Hundreds of elementary, middle school students attend brain awareness event

Mary Guiden

Babies’ brains account for 13 percent of their weight. It would take more than 3,000 years to count the 100 billion nerve cells in a human brain. The weight of your brain has nothing to do with your intelligence.

More than 600 students learned those facts and more at the 18th annual Brain Awareness Week event at the University of Washington on Tuesday, March 3. Many of them had the chance to hold a real brain for the first time or have a neuron painted on their face, also, perhaps, for the first time.

Eric Chudler, research associate professor in the UW Department of Bioengineering, launched the first UW event in 1997. He continues to oversee the grassroots gathering, working with graduate students who help secure space in the Husky Union Building and line up departments and organizations as exhibitors.

The UW is one of hundreds of organizations around the world that host a Brain Awareness Week event; all of the events are supported by The Dana Foundation, a private philanthropic organization that backs brain research.

The official dates for Brain Awareness Week in 2015 are March 16 to 22, though many groups hold activities in the weeks leading up to or after that timeframe.

Raising awareness about research

As you may guess from its name, the event aims to increase understanding about brain-related research and neurological disorders. “It’s a time for neuroscientists to share what they’ve learned in the lab with the general public,” said Chudler, who serves as executive director at the Center for Sensorimotor Neural Engineering.

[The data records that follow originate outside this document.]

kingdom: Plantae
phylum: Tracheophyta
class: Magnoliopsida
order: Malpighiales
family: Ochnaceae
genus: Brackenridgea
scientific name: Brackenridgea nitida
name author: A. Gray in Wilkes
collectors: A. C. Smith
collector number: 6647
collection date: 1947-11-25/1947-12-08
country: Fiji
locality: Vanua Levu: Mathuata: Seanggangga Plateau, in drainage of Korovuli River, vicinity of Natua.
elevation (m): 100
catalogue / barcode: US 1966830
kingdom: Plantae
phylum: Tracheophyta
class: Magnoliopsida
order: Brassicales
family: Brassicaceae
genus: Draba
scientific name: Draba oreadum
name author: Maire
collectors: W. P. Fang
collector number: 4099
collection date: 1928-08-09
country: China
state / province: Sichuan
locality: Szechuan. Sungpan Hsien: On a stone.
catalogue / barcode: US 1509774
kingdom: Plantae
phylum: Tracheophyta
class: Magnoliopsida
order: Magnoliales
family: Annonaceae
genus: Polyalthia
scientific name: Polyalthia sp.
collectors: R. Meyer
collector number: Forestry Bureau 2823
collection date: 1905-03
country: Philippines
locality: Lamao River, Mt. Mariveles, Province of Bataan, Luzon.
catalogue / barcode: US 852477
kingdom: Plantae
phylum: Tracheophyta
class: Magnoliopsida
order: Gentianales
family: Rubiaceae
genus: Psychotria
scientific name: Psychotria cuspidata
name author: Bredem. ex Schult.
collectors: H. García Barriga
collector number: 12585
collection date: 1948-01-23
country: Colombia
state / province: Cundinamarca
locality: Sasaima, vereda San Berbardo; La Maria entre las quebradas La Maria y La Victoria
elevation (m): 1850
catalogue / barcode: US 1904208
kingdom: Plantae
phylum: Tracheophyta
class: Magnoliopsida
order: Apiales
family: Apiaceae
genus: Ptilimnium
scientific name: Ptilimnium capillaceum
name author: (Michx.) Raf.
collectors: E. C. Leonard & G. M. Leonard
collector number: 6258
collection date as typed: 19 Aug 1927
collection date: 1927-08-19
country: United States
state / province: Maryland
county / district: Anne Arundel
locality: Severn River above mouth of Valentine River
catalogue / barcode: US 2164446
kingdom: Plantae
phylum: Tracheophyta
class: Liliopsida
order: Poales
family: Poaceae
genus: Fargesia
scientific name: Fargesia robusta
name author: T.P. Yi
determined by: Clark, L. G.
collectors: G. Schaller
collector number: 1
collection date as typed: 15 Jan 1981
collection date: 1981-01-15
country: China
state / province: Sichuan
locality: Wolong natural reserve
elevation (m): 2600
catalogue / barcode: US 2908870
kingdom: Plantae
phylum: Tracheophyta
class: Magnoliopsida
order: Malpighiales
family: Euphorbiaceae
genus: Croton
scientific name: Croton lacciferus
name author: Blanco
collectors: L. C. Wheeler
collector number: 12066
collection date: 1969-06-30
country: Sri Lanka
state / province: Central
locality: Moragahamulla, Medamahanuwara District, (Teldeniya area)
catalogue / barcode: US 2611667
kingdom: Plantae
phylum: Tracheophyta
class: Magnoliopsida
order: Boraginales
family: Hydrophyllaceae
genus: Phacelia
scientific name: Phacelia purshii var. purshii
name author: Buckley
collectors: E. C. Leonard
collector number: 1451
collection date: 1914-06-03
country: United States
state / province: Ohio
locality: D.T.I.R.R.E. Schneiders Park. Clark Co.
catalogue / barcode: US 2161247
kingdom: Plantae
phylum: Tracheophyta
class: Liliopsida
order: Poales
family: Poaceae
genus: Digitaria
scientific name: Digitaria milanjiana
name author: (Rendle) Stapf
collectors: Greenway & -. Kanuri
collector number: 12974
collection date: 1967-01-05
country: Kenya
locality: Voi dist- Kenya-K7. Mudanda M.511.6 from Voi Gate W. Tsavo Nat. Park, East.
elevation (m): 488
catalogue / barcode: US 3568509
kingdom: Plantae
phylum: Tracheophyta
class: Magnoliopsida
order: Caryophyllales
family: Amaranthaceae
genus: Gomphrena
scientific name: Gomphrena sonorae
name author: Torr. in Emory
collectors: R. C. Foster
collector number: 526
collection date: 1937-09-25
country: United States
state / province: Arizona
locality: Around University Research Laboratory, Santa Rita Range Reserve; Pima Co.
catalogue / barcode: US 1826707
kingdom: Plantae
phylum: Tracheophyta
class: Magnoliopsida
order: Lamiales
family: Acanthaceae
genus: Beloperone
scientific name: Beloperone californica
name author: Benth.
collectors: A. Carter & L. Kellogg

The Center’s Kristen Bergsman showed youngsters how electromyography, or EMG, picks up electrical signals from muscles moving in your arm. Katherine Ingle, graduate student in the Department of Electrical Engineering, also showed kids how the Myo, a gesture control armband that uses EMG muscle sensors, works.

“A lot of kids probably didn’t even know that neural engineering exists,” Chudler said, in reference to the center’s research. “We are encouraging the next generation of scientists to pursue brain-related research and to learn more about it.”

Since the event first began, Chudler said there’s been a tremendous amount of new discoveries, new ways of imaging the brain, computing data and ways to analyze more data quickly.

His favorite part of the day is listening to the questions that the kids have. He also enjoys clearing up the brain-related misconceptions that students and even some teachers have. The most common is that we only use 10 percent of our brain. Another frequently-asked question: When the moon is full, why do people act abnormally? Both are myths.

Making it personal

What’s the best way to educate kids and adults about research? “Showing kids how personal it can get,” Chudler said. “We all wear helmets when we bike to protect our brains, as one example. Students may not realize it, but they probably know someone who has a problem with the nervous system. It’s common and, in some cases, preventable. Making brain research more personal gets them interested.”

More than two dozen organizations exhibited at the 2015 Brain Awareness Week event, including the Institute for Learning and Brain Sciences, UW Department of Biology, UW School of Nursing, the DO-IT (Disabilities, Opportunities, Internetworking and Technology) Program, Seattle Hydrocephalus Foundation and Epilepsy Foundation Northwest.